Luckin Coffee is a Chinese coffeehouse chain selling not only coffee but other beverages like tea, juices as well as food. It appeared aggressively like another Alibaba, expanding at a rate of 6 outlets a day, threatening to dethrone Starbucks. Luckin Coffee went public on the Nasdaq stock exchange in May 2019, attracting huge investor interest.

Using the strategy of predatory pricing (perfectly legal in China), their sales outlets and sales figures quickly exceeded Starbucks’. Investors were ecstatic. However, in 2020, it was found that the company’s executives had inflated 2019 sales numbers by more than $300 million, causing a delisting of its stock in June 2020.

Did Luckin go bust? Well, no. Luckin’s story begins with Director 陆正耀 who ran 神州租车. Facing bankruptcy, Lu received a life-saving infusion of funds from Li Hui from Hua Ping Finance. His car rental company continued running on empty. Soon after that, Lu backed his crony Qian Zhi Ya in setting up Luckin Coffee. His aim was to let Qian build up the company, then feed his loss-making car rental business with hidden franchise fees. Franchise revenue earned by Luckin kept 神州租车 in business.

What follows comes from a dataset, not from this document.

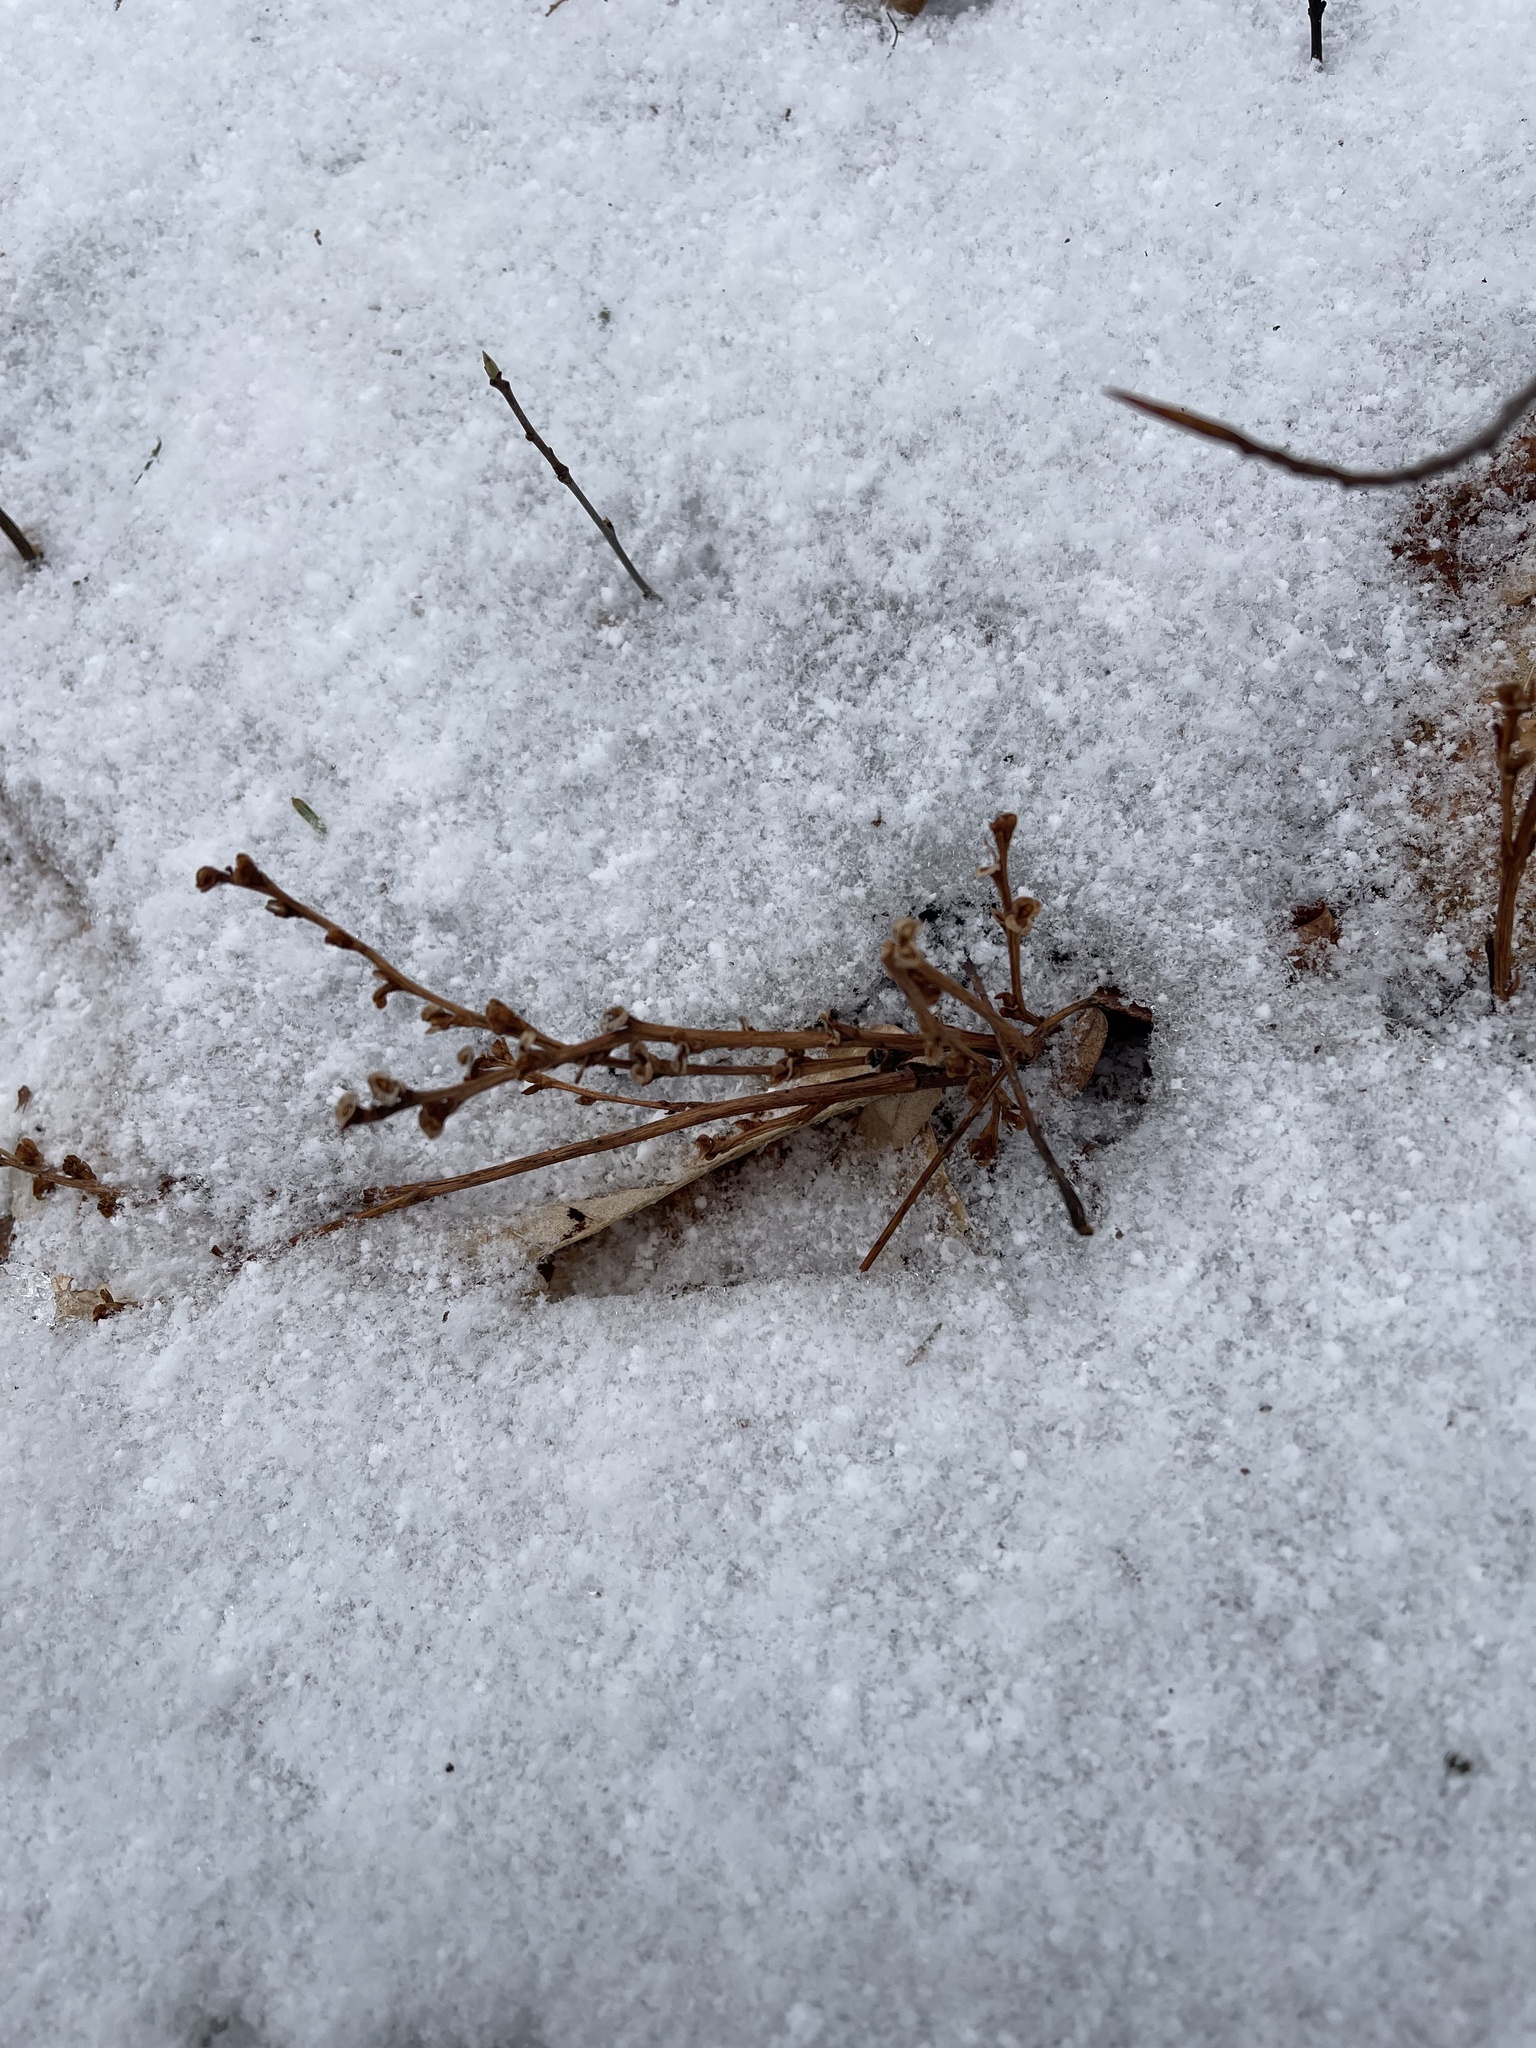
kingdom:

While many patriots cheered for Luckin Coffee, hoping that they would put Starbucks out of business, Lu and Qian never had the intention of running a legitimate bistro. After being exposed by Muddy Waters, Lu and Qian made COO 刘剑 the scapegoat. To get out of the limelight, Lu and Qian resigned, appointing another crony 郭谨一 as CEO. Guo is still the CEO today. Its shares are still trading.

It should be known that Lu, Qian and other shareholders at Luckin Coffee had upon IPO, made a stock pledge and “borrowed” from US financial institutions. A stock pledge is used when a party wants to use shares he owns as a collateral for a loan. Of course, Luckin’s shares were worth a lot when the money was borrowed but became practically worthless when the fraudulent practices came to light.

After Guo took over, Luckin Coffee miraculously survived. They have even come up with a new product – Mao Tai coffee, China’s answer to Irish coffee. Initial sales figures were very impressive.